Material shown:
───
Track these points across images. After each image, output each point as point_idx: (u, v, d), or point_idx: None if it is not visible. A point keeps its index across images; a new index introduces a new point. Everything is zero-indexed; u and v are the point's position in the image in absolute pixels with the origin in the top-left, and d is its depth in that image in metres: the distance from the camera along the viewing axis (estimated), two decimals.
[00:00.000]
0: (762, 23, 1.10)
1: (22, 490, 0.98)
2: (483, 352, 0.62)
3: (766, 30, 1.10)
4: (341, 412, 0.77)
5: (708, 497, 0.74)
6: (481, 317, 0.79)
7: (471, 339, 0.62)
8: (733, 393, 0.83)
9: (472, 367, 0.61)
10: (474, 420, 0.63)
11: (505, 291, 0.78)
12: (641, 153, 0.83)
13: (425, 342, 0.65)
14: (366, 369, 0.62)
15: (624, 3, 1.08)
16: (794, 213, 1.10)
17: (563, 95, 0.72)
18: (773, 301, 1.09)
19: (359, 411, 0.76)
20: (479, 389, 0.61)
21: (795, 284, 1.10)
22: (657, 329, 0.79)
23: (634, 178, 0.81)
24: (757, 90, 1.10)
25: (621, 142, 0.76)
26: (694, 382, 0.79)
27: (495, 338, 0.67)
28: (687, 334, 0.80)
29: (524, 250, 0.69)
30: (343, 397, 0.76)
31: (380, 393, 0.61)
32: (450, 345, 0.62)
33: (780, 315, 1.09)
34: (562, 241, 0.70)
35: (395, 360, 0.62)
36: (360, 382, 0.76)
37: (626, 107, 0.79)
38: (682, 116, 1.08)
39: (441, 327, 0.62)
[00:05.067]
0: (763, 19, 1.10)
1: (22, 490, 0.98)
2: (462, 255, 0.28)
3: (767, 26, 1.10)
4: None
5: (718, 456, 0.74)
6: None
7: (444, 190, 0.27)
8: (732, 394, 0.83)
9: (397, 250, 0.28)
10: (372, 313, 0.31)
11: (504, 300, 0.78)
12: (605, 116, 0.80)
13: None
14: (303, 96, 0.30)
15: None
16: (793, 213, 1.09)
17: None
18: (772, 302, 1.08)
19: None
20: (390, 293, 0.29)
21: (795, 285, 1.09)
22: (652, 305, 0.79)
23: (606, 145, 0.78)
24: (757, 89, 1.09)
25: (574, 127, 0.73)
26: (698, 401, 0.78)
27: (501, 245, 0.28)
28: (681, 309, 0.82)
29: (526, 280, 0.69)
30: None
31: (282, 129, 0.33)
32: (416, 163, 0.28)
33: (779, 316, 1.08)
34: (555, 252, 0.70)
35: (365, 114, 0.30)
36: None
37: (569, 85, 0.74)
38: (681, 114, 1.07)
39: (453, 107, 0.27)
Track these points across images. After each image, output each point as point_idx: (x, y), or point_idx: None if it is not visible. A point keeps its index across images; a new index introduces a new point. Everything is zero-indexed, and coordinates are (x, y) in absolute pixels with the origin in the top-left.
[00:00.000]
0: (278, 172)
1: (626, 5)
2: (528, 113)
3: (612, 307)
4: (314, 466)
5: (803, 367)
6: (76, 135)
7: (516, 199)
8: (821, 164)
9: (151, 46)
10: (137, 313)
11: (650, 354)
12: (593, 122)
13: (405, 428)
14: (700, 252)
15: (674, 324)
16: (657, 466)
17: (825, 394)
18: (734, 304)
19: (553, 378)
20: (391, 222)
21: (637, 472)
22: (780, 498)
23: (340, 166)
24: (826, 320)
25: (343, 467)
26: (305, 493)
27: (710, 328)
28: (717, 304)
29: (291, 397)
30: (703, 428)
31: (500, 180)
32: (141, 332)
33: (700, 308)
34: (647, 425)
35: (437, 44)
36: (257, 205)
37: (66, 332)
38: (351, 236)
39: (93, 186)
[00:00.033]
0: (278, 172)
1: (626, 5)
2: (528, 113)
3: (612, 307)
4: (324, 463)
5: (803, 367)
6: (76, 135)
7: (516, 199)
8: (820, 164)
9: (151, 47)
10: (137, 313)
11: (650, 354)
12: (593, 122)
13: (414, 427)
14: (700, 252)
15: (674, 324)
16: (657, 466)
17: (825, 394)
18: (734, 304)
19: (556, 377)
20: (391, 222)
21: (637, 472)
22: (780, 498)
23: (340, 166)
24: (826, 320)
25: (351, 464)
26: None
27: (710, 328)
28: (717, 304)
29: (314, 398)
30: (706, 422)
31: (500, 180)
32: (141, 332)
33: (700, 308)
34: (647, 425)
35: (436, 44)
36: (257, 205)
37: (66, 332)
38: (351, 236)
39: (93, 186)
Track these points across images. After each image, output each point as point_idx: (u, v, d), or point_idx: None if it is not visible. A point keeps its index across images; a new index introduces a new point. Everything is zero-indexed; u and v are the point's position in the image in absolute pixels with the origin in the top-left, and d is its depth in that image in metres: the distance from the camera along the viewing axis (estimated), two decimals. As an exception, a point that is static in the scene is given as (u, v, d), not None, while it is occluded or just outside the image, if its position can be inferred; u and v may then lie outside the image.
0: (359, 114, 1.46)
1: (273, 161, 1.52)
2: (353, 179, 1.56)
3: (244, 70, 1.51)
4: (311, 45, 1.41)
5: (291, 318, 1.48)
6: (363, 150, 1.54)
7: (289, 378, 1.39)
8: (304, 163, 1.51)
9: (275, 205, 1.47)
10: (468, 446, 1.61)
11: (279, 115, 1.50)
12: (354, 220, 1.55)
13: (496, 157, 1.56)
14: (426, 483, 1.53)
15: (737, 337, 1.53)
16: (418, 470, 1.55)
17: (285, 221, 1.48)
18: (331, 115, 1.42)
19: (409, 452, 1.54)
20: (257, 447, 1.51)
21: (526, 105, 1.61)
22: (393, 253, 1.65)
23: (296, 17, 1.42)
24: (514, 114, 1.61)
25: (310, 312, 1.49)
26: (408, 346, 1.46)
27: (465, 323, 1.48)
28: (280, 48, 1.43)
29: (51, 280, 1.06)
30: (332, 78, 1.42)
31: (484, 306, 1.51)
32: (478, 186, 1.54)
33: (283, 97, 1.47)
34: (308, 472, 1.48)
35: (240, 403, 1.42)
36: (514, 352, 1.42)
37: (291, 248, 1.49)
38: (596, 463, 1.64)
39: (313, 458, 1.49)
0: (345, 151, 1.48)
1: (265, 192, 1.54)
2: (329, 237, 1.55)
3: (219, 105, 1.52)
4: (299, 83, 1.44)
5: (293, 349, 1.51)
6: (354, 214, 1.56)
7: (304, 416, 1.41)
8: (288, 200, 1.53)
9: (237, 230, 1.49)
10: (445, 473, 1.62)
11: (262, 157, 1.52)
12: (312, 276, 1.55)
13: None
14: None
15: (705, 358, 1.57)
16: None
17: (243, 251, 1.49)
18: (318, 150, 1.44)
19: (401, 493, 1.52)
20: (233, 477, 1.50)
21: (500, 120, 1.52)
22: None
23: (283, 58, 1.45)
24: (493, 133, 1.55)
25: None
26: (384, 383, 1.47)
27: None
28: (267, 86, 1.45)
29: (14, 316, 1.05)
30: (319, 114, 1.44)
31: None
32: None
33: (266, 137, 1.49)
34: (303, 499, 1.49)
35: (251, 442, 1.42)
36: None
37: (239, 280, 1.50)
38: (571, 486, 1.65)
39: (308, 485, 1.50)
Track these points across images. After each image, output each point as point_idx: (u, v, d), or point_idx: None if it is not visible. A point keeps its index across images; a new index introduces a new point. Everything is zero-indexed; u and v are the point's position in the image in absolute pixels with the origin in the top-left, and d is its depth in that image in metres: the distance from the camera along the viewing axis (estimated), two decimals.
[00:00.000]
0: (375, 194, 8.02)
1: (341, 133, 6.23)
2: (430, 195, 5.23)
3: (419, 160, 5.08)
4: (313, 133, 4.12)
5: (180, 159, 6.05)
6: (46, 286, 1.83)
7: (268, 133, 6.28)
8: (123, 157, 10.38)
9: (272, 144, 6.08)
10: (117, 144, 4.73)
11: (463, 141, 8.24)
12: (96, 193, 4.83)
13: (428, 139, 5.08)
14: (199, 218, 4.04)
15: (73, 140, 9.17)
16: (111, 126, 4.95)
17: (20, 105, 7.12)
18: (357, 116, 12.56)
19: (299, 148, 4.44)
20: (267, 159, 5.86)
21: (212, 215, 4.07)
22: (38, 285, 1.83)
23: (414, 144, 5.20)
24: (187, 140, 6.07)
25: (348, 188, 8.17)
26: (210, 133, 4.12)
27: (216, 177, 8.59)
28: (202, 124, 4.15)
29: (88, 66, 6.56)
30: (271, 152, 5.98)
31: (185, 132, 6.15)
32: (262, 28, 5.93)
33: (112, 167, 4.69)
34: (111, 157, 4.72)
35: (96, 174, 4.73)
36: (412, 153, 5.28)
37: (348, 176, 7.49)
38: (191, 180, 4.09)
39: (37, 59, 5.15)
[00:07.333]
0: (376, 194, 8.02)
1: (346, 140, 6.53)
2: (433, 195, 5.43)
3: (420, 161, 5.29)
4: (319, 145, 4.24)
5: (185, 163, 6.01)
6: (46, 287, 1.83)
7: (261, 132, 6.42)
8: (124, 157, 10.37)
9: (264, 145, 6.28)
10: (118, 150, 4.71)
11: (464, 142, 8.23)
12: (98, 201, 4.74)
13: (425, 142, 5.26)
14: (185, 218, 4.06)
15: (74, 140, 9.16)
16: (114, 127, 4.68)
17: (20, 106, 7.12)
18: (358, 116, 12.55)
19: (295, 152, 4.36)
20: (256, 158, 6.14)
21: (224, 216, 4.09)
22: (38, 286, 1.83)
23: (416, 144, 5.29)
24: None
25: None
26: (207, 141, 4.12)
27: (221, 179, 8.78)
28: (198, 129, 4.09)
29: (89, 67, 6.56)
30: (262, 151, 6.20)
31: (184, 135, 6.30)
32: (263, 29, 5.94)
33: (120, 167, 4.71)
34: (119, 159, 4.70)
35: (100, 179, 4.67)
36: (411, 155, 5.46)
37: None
───
Task:
Write out the records exactly, starting at the first line and stopping after the line that contains "38: (682, 116, 1.08)".

Exercise output:
Track these points across images. After each image, output each point as point_idx: (u, v, d), or point_idx: None if it is not visible. A point keeps its index across images; a new index introduces a new point. Everything is zero-indexed; u and v are the point's position in the image in absolute pixels with the origin in the top-left, and d is its depth in that image in metres: the distance from the camera along the viewing axis (estimated), two decimals.
[00:00.000]
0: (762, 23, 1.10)
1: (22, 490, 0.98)
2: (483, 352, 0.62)
3: (766, 30, 1.10)
4: (341, 412, 0.77)
5: (708, 497, 0.74)
6: (481, 317, 0.79)
7: (471, 339, 0.62)
8: (733, 393, 0.83)
9: (472, 367, 0.61)
10: (474, 420, 0.63)
11: (505, 291, 0.78)
12: (641, 153, 0.83)
13: (425, 342, 0.65)
14: (366, 369, 0.62)
15: (624, 3, 1.08)
16: (794, 213, 1.10)
17: (563, 95, 0.72)
18: (773, 301, 1.09)
19: (359, 411, 0.76)
20: (479, 389, 0.61)
21: (795, 284, 1.10)
22: (657, 329, 0.79)
23: (634, 178, 0.81)
24: (757, 90, 1.10)
25: (621, 142, 0.76)
26: (694, 382, 0.79)
27: (495, 338, 0.67)
28: (687, 334, 0.80)
29: (524, 250, 0.69)
30: (343, 397, 0.76)
31: (380, 393, 0.61)
32: (450, 345, 0.62)
33: (780, 315, 1.09)
34: (562, 241, 0.70)
35: (395, 360, 0.62)
36: (360, 382, 0.76)
37: (626, 107, 0.79)
38: (682, 116, 1.08)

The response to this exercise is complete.